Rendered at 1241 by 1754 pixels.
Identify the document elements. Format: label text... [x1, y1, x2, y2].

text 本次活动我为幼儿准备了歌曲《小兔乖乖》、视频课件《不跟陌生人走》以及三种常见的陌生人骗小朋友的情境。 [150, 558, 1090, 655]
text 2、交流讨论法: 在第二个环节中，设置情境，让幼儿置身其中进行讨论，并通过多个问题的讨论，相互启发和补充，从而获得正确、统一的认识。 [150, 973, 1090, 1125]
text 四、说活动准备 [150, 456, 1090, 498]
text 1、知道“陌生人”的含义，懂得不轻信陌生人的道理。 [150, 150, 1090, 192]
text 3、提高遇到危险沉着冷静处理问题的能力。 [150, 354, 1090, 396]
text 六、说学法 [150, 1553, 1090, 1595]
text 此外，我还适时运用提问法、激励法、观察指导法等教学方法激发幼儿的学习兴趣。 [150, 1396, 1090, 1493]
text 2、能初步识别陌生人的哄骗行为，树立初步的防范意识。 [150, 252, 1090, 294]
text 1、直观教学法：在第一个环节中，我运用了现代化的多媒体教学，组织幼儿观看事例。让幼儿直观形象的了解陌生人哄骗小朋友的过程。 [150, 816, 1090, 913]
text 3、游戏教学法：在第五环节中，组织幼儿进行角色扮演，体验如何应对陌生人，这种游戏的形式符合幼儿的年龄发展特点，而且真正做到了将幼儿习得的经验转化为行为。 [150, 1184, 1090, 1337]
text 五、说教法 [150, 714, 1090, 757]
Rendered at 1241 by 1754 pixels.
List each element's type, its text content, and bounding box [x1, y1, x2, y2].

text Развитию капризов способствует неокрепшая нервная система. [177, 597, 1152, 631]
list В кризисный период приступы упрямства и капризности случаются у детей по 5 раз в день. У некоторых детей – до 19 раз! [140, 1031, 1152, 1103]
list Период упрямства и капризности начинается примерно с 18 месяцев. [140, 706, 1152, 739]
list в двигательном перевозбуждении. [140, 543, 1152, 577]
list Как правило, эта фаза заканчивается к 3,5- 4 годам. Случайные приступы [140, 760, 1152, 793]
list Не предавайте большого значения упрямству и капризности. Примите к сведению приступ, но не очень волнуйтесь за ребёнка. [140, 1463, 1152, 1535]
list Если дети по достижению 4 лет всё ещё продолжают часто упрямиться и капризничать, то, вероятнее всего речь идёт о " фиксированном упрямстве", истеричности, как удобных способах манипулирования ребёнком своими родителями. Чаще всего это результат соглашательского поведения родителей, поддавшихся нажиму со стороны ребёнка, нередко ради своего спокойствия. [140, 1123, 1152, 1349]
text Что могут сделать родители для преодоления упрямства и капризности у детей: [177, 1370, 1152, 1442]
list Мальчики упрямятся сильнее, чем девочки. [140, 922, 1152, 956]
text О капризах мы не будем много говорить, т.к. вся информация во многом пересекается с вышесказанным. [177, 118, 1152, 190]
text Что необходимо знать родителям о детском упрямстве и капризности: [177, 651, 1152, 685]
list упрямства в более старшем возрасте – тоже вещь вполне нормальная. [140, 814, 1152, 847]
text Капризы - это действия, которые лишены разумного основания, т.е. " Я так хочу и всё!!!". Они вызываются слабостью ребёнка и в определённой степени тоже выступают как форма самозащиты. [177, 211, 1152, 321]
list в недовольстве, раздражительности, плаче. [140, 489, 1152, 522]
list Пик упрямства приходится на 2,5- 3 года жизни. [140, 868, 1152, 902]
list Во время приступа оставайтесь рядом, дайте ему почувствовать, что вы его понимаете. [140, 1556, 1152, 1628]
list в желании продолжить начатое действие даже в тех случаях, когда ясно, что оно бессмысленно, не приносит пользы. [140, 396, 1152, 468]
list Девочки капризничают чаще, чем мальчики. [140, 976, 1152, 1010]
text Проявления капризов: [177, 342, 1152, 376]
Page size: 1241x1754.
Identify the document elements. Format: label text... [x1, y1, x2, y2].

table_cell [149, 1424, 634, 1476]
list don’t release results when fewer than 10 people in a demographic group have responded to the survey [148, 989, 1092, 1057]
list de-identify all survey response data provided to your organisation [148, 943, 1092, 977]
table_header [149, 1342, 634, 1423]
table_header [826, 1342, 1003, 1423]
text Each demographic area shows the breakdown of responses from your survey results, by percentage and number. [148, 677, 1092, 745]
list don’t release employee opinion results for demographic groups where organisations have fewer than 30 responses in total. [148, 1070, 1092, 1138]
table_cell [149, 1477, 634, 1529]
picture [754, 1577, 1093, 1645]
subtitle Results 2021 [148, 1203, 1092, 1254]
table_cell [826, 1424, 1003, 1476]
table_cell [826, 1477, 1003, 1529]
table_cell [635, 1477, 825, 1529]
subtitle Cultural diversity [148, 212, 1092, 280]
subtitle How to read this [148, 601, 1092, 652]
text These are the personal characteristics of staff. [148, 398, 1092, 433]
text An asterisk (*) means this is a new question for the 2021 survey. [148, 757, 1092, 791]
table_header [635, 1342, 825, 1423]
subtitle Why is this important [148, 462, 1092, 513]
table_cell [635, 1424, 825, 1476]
##########
TASK INSTRUCTIONS — Would you please copy, word for word, everything above from the line containing "table_cell [149, 1477, 634, 1529]" down to the line containing "table_cell [826, 1477, 1003, 1529]", those two lines included?

SOLUTION —
table_cell [149, 1477, 634, 1529]
picture [754, 1577, 1093, 1645]
subtitle Results 2021 [148, 1203, 1092, 1254]
table_cell [826, 1424, 1003, 1476]
table_cell [826, 1477, 1003, 1529]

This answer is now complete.